### What is expected
Pull lines from the listing word for word, starting at its first line and stopping after the line that contains "Reading right to". Leave the pictures out of your answer.
══ Records shown ══
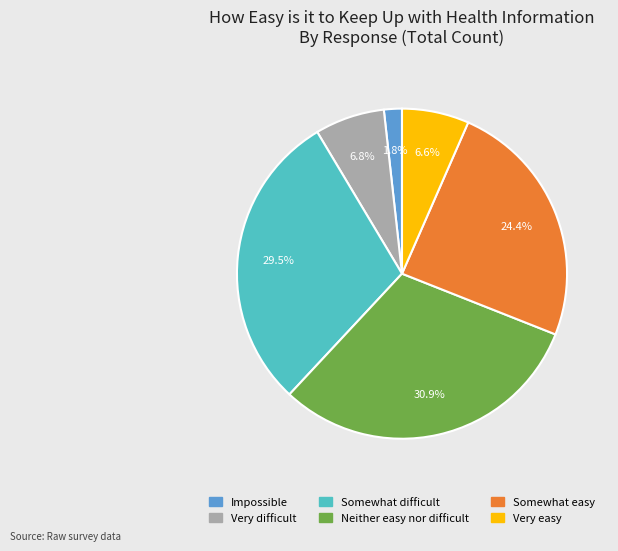

Which category has the biggest portion of the pie?

Neither easy nor difficult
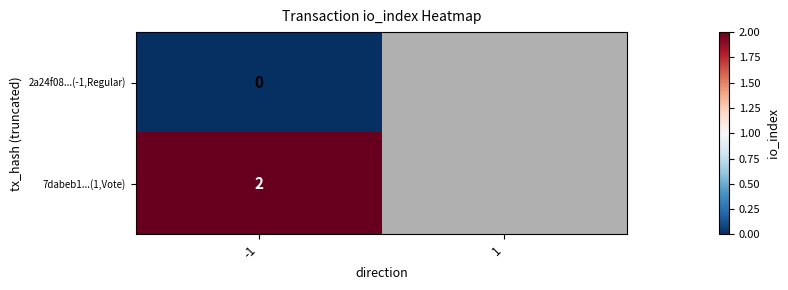

Is the value of 2a24f08...(-1,Regular) at -1 greater than the value of 7dabeb1...(1,Vote) at -1?

No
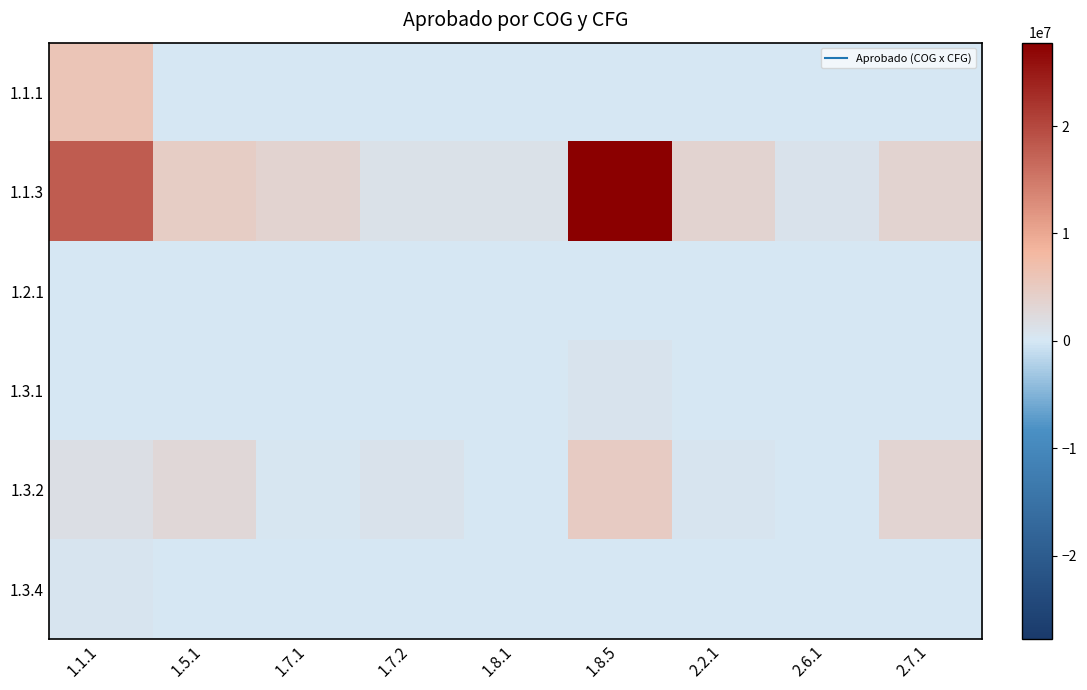

Reading right to left, what are all the values shown in this chart?

1.1.1: 2.7.1=0.0	2.6.1=0.0	2.2.1=0.0	1.8.5=0.0	1.8.1=0.0	1.7.2=0.0	1.7.1=0.0	1.5.1=0.0	1.1.1=5934458.0
1.1.3: 2.7.1=3659935.5	2.6.1=1006551.8	2.2.1=3670597.4	1.8.5=27775518.9	1.8.1=1136103.0	1.7.2=1297270.3	1.7.1=3596103.4	1.5.1=4762173.5	1.1.1=17969353.2
1.2.1: 2.7.1=0.0	2.6.1=0.0	2.2.1=0.0	1.8.5=0.0	1.8.1=0.0	1.7.2=0.0	1.7.1=0.0	1.5.1=102919.3	1.1.1=0.0
1.3.1: 2.7.1=10649.2	2.6.1=34204.0	2.2.1=120002.7	1.8.5=719967.8	1.8.1=16956.8	1.7.2=16120.0	1.7.1=0.0	1.5.1=142572.3	1.1.1=190445.3
1.3.2: 2.7.1=3386473.3	2.6.1=89589.2	2.2.1=517096.3	1.8.5=4866484.8	1.8.1=172198.3	1.7.2=870432.2	1.7.1=397469.6	1.5.1=2981106.5	1.1.1=1718365.0
1.3.4: 2.7.1=0.0	2.6.1=0.0	2.2.1=0.0	1.8.5=0.0	1.8.1=0.0	1.7.2=0.0	1.7.1=0.0	1.5.1=0.0	1.1.1=579085.8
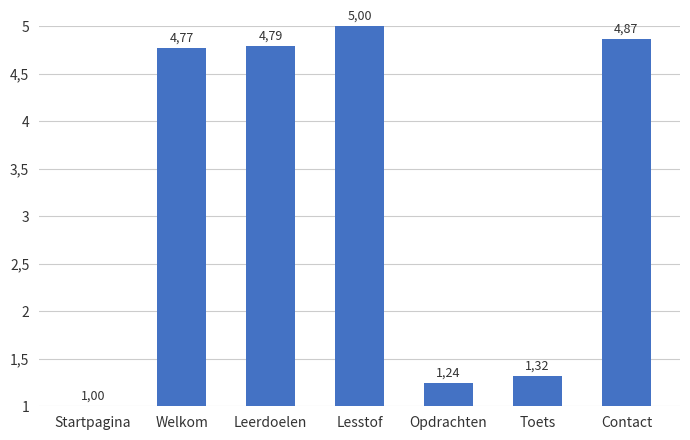

What is the label of the 6th bar from the right?

Welkom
═══
### Response to this task
Which category has the biggest portion of the pie?

Neither easy nor difficult

Is the value of 2a24f08...(-1,Regular) at -1 greater than the value of 7dabeb1...(1,Vote) at -1?

No

Reading right to left, what are all the values shown in this chart?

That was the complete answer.